DIRECTIONS FOR THIS TASK » Please print exactly the lines below, from the start of the material up to and including the line with "Couleur Gascogne", but none of the pictures.
== == ==
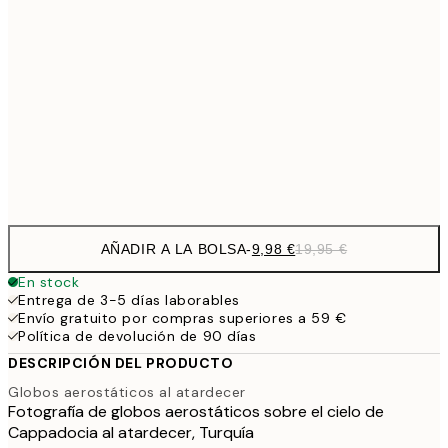
27,
16,2
50x70 cm
32,
24,5
70x100 cm
Frame
options
AÑADIR A LA BOLSA
-
9,98 €
19,95 €
En stock
Entrega de 3-5 días laborables
Envío gratuito por compras superiores a 59 €
Política de devolución de 90 días
DESCRIPCIÓN DEL PRODUCTO
Globos aerostáticos al atardecer
Fotografía de globos aerostáticos sobre el cielo de
Cappadocia al atardecer, Turquía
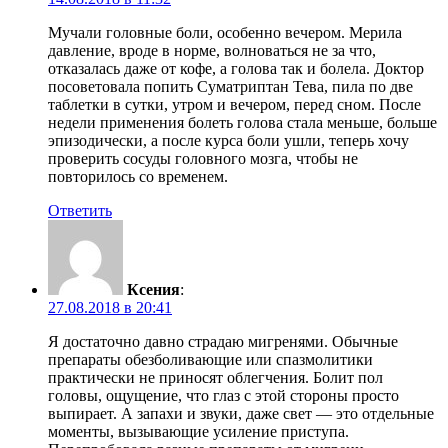
Мучали головные боли, особенно вечером. Мерила
давление, вроде в норме, волноваться не за что,
отказалась даже от кофе, а голова так и болела. Доктор
посоветовала попить Суматриптан Тева, пила по две
таблетки в сутки, утром и вечером, перед сном. После
недели применения болеть голова стала меньше, больше
эпизодически, а после курса боли ушли, теперь хочу
проверить сосуды головного мозга, чтобы не
повторилось со временем.
Ответить
Ксения
:
27.08.2018 в 20:41
Я достаточно давно страдаю мигренями. Обычные
препараты обезболивающие или спазмолитики
практически не приносят облегчения. Болит пол
головы, ощущение, что глаз с этой стороны просто
выпирает. А запахи и звуки, даже свет — это отдельные
моменты, вызывающие усиление приступа.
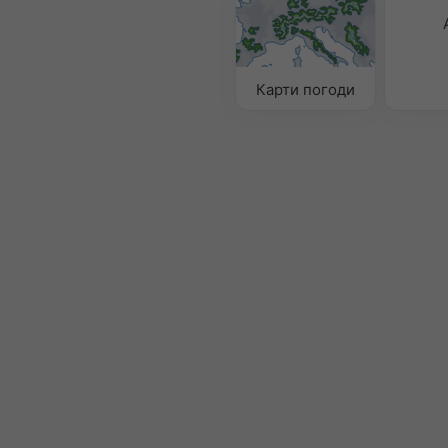
Карти погоди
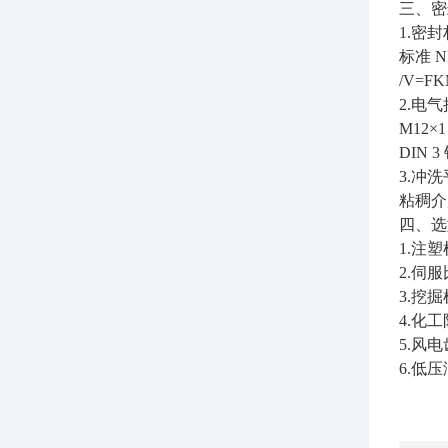
三、密
1.密
标准 
/V=
2.电
M12
DIN
3.冲
粘稠介
四、选
1.注
2.伺服
3.挖
4.化工
5.风
6.低压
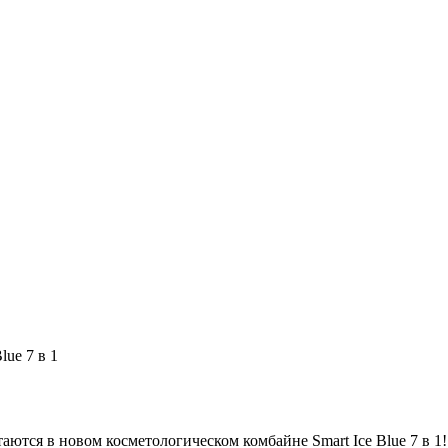
lue 7 в 1
аются в новом косметологическом комбайне Smart Ice Blue 7 в 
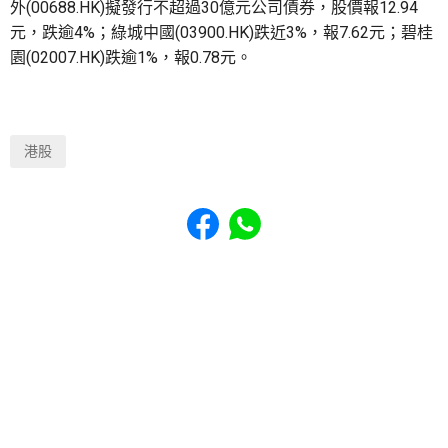
外(00688.HK)擬發行不超過30億元公司債券，股價報12.94
元，跌逾4%；綠城中國(03900.HK)跌近3%，報7.62元；碧桂
園(02007.HK)跌逾1%，報0.78元。
港股
Share to Facebook
Share to WhatsApp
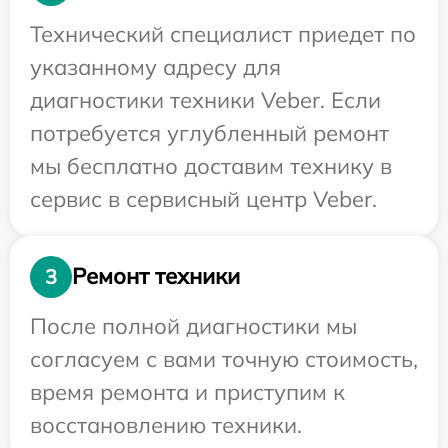
Технический специалист приедет по
указанному адресу для
диагностики техники Veber. Если
потребуется углубленный ремонт
мы бесплатно доставим технику в
сервис в сервисный центр Veber.
Ремонт техники
3
После полной диагностики мы
согласуем с вами точную стоимость,
время ремонта и приступим к
восстановлению техники.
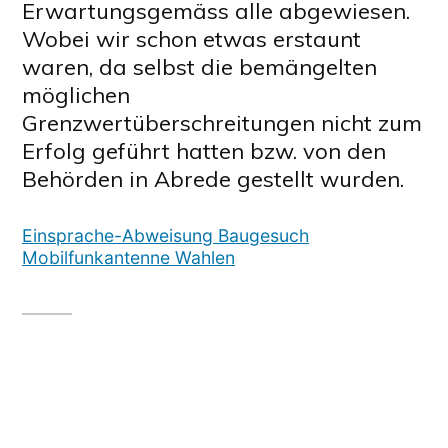
Erwartungsgemäss alle abgewiesen.
Wobei wir schon etwas erstaunt
waren, da selbst die bemängelten
möglichen
Grenzwertüberschreitungen nicht zum
Erfolg geführt hatten bzw. von den
Behörden in Abrede gestellt wurden.
Einsprache-Abweisung Baugesuch
Mobilfunkantenne Wahlen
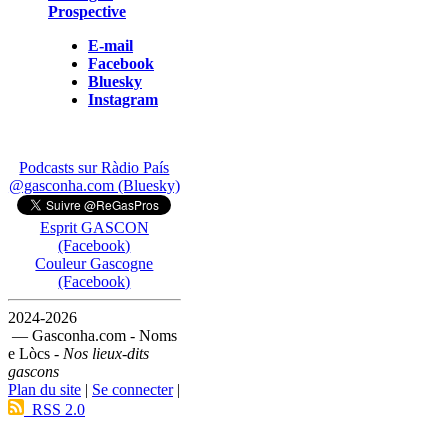
Prospective
E-mail
Facebook
Bluesky
Instagram
Podcasts sur Ràdio País
@gasconha.com (Bluesky)
Esprit GASCON
(Facebook)
Couleur Gascogne
(Facebook)
2024-2026
— Gasconha.com - Noms
e Lòcs -
Nos lieux-dits
gascons
Plan du site
|
Se connecter
|
RSS 2.0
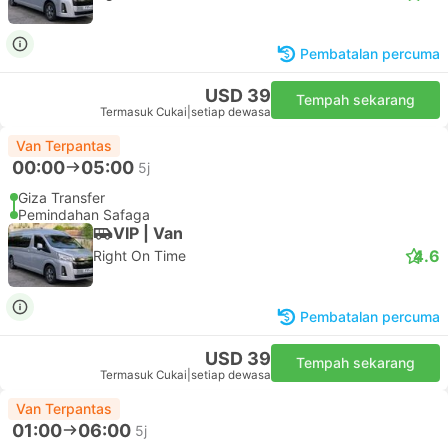
Pembatalan percuma
USD 39
Tempah sekarang
Termasuk Cukai
|
setiap dewasa
Van Terpantas
00:00
05:00
5j
Giza Transfer
Pemindahan Safaga
VIP | Van
4.6
Right On Time
Pembatalan percuma
USD 39
Tempah sekarang
Termasuk Cukai
|
setiap dewasa
Van Terpantas
01:00
06:00
5j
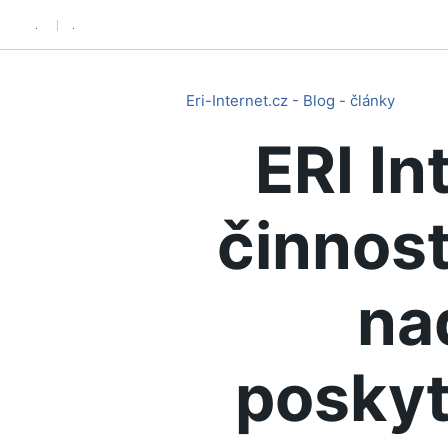
.
.
Eri-Internet.cz - Blog - články
ERI In
činnost
na
poskyt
== == ==
TASK RESULT »
27,
16,2
50x70 cm
32,
24,5
70x100 cm
Frame
options
AÑADIR A LA BOLSA
-
9,98 €
19,95 €
En stock
Entrega de 3-5 días laborables
Envío gratuito por compras superiores a 59 €
Política de devolución de 90 días
DESCRIPCIÓN DEL PRODUCTO
Globos aerostáticos al atardecer
Fotografía de globos aerostáticos sobre el cielo de
Cappadocia al atardecer, Turquía
Мучали головные боли, особенно вечером. Мерила
давление, вроде в норме, волноваться не за что,
отказалась даже от кофе, а голова так и болела. Доктор
посоветовала попить Суматриптан Тева, пила по две
таблетки в сутки, утром и вечером, перед сном. После
недели применения болеть голова стала меньше, больше
эпизодически, а после курса боли ушли, теперь хочу
проверить сосуды головного мозга, чтобы не
повторилось со временем.
Ответить
Ксения
:
27.08.2018 в 20:41
Я достаточно давно страдаю мигренями. Обычные
препараты обезболивающие или спазмолитики
практически не приносят облегчения. Болит пол
головы, ощущение, что глаз с этой стороны просто
выпирает. А запахи и звуки, даже свет — это отдельные
моменты, вызывающие усиление приступа.
Карти погоди
三、密
1.密
标准 
/V=
2.电
M12
DIN
3.冲
粘稠介
四、选
1.注
2.伺服
3.挖
4.化工
5.风
6.低压
lue 7 в 1
аются в новом косметологическом комбайне Smart Ice Blue 7 в 
外(00688.HK)擬發行不超過30億元公司債券，股價報12.94
元，跌逾4%；綠城中國(03900.HK)跌近3%，報7.62元；碧桂
園(02007.HK)跌逾1%，報0.78元。
港股
Share to Facebook
Share to WhatsApp
Технический специалист приедет по
указанному адресу для
диагностики техники Veber. Если
потребуется углубленный ремонт
мы бесплатно доставим технику в
сервис в сервисный центр Veber.
Ремонт техники
3
После полной диагностики мы
согласуем с вами точную стоимость,
время ремонта и приступим к
восстановлению техники.
Erwartungsgemäss alle abgewiesen.
Wobei wir schon etwas erstaunt
waren, da selbst die bemängelten
möglichen
Grenzwertüberschreitungen nicht zum
Erfolg geführt hatten bzw. von den
Behörden in Abrede gestellt wurden.
Einsprache-Abweisung Baugesuch
Mobilfunkantenne Wahlen
Prospective
E-mail
Facebook
Bluesky
Instagram
Podcasts sur Ràdio País
@gasconha.com (Bluesky)
Esprit GASCON
(Facebook)
Couleur Gascogne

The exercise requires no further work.